Tiles for America organizer Lorrie Veasey said about 6,000 tiles -- painted with angels, flags, song lyrics and other images -- now hang on the chain-link fence that surrounds that facility. Through artists such as Schultz, Veasey hopes to collect tiles with the names of each victim so that all of them will be represented on the tragedy's fifth anniversary.

"At its peak it held roughly 8,000 to 10,000 tiles," Veasey said in a phone interview Friday. "We got anonymous tiles from Japan, from China, from all over Europe. We had tiles from Hawaii and Alaska, and now those are gone. Unfortunately, two months ago vandals destroyed roughly a fourth of the tiles that hang there."

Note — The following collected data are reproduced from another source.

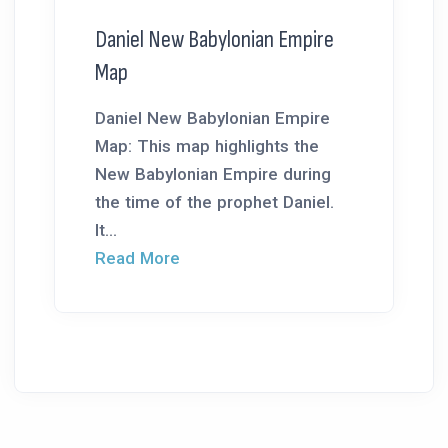
Daniel New Babylonian Empire
Map
Daniel New Babylonian Empire
Map: This map highlights the
New Babylonian Empire during
the time of the prophet Daniel.
It...
Read More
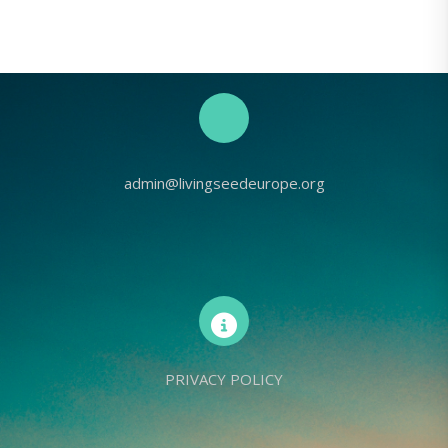
admin@livingseedeurope.org
PRIVACY POLICY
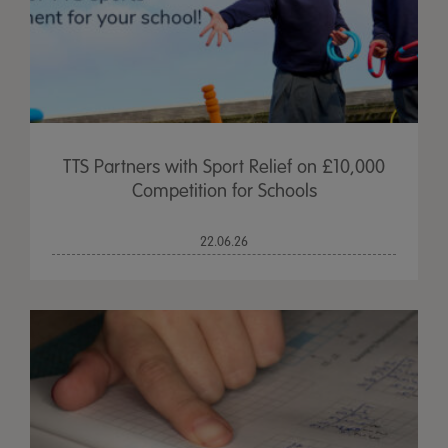
TTS Partners with Sport Relief on £10,000
Competition for Schools
22.06.26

Such setbacks, though frustrating, don't daunt her.

"The medium is permanent, but the environment makes it impermanent because of weather and damage and theft," she said. "There are still tiles that went up on Sept. 12 [2001], and there are tiles from yesterday. It's constantly rotating and changing."

Schultz, who owns the Glazed Bisque-It pottery studio in downtown Roanoke, got involved in the project through the Contemporary Ceramics Studios Association; her entries were added this past weekend. They include two tiles -- one with 10 names on it, the other with 16 -- plus a third tile that indicates the artist's hometown, a piece Schultz decorated with a drawing of the Mill Mountain Star.

In fact, Virginia will be well-represented in Tiles for America. Veasey said a pottery studio in Virginia Beach delivered more than 1,500 tiles to the effort; she also got tiles from studios in Leesburg, Chesapeake and from the Creative Kiln in Lexington.

Schultz said each tile takes about a day to make. A bisque tile is painted with underglaze paint, then dried, then dipped in a clear gloss glaze. It's fired in a kiln that, over the course of eight hours, eventually reaches temperatures of more than 1,800 degrees. Once it has been fired, a tile takes about 16 hours to cool.

Though the process is relatively simple, Schultz said the work gave her a new perspective on a day that's now a half-decade old.

"We're so far removed from what happened, and five years farther from then," Schultz said. "This, for me, has really put a face on what happened."

On the Net: www.tilesforamerica.com.